In 2011, regulators issued a proposed rule that did not go far enough to prevent the type of behavior that led to the 2008 crash. As spelled out in detail in Institute for Policy Studies comments to the SEC, the proposed rule fell short in several areas, including overly lenient bonus deferrals, weak stock-based pay restrictions, and enforcement proposals that leave too much discretion to bank managers. While regulators responded to criticism by agreeing to issue a new proposal, this work was not completed before the end of the Obama administration.
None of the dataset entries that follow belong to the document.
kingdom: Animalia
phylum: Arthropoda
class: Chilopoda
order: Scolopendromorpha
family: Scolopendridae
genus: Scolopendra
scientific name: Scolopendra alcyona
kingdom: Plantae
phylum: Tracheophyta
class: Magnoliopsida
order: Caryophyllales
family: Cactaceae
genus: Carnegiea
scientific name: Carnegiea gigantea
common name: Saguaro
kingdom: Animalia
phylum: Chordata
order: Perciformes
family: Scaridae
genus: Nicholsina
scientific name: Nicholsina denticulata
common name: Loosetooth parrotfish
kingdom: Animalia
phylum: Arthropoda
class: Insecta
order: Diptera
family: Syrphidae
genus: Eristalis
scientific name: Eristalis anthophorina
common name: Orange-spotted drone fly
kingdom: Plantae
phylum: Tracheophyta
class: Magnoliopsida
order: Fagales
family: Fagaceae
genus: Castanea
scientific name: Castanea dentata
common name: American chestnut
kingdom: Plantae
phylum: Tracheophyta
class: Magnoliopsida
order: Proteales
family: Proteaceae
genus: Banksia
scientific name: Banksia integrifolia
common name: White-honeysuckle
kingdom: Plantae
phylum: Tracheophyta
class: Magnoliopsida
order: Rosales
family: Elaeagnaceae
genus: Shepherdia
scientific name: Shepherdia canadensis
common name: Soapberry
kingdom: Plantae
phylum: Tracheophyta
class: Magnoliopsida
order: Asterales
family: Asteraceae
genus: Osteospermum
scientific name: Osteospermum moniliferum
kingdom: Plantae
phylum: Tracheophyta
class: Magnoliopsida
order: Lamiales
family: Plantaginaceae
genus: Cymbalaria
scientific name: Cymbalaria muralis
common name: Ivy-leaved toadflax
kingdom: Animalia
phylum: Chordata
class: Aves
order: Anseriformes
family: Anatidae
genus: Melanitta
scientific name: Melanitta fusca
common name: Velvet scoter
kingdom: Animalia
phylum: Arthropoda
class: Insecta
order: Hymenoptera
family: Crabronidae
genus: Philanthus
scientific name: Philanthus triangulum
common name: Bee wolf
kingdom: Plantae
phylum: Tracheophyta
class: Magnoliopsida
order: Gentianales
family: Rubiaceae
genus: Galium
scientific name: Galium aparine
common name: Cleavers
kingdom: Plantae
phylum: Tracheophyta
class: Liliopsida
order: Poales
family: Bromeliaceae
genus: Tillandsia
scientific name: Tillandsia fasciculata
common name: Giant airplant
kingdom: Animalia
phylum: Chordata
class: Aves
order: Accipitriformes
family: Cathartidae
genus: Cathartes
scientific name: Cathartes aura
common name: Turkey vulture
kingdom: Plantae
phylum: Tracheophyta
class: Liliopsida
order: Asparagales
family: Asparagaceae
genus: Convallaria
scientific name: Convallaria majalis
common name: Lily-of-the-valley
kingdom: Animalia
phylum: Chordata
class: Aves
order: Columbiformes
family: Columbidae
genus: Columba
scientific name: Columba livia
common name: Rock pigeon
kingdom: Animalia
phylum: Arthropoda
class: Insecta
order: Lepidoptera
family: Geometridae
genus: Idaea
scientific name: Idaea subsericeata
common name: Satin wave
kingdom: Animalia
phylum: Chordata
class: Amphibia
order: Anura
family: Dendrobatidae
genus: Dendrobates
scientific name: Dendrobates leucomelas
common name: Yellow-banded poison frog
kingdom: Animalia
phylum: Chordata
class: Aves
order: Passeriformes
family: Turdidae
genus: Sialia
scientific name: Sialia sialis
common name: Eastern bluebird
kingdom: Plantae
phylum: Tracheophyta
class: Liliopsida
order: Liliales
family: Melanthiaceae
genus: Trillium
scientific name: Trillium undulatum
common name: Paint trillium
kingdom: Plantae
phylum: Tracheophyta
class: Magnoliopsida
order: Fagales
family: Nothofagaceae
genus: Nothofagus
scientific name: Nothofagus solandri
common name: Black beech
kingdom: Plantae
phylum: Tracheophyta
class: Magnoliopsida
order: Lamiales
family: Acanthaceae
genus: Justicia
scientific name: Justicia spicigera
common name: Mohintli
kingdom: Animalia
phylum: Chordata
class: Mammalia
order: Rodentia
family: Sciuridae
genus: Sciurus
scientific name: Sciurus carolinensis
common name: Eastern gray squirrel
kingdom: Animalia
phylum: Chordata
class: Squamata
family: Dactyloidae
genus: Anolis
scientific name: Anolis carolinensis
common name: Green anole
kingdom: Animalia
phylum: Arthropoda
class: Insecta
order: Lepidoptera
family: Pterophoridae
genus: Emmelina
During the Trump administration, regulators put the issue on a back burner as Republicans maneuvered to get rid of the Wall Street pay restrictions altogether. In 2017, the U.S. House of Representatives passed the Financial CHOICE Act, which would’ve repealed most of the Dodd-Frank reform package, including the Wall Street pay provision. Due to Democratic opposition in the Senate, the Wall Street deregulation bill that was adopted was significantly scaled back and did not affect financial industry pay.
Congress Should Build on the Modest Executive Pay Reform in the American Rescue Plan
In the American Rescue Plan Act passed in March 2021, Congress made a step forward in executive pay reform by expanding corporate tax deductibility limits on such compensation. Under the law, corporations will not be able to deduct any compensation exceeding $1 million paid to the 10 highest compensated employees, up from the current number of five executives. This is an important step towards eliminating taxpayer subsidies for excessive compensation. However, particularly for Wall Street firms, limiting the deductibility cap to just 10 employees is insufficient.
If average compensation for the 182,100 securities industry employees in New York is more than $400,000, then many thousands of Wall Street employees likely make more than $1 million. This would include high-powered traders with significant power over the stability of our financial system. Senators Jack Reed and Richard Blumenthal and Rep. Lloyd Doggett have introduced a bill that would expand the $1 million deductibility cap to all employees of publicly held corporations.
Another recently introduced bill, the Tax Excessive CEO Pay Act, would go further to incentivize firms to rein in pay at the top and lift up wages at the bottom. This proposal would increase the tax rate on corporations with large gaps between CEO and median worker pay, with the highest rate increase of five percentage points hitting companies with pay ratios of 500 to 1 or more.
In the new political landscape, lawmakers have a chance to end the Washington gridlock that has kept the federal minimum wage a poverty wage, while allowing the reckless bonus culture to continue to flourish on Wall Street—even during a pandemic.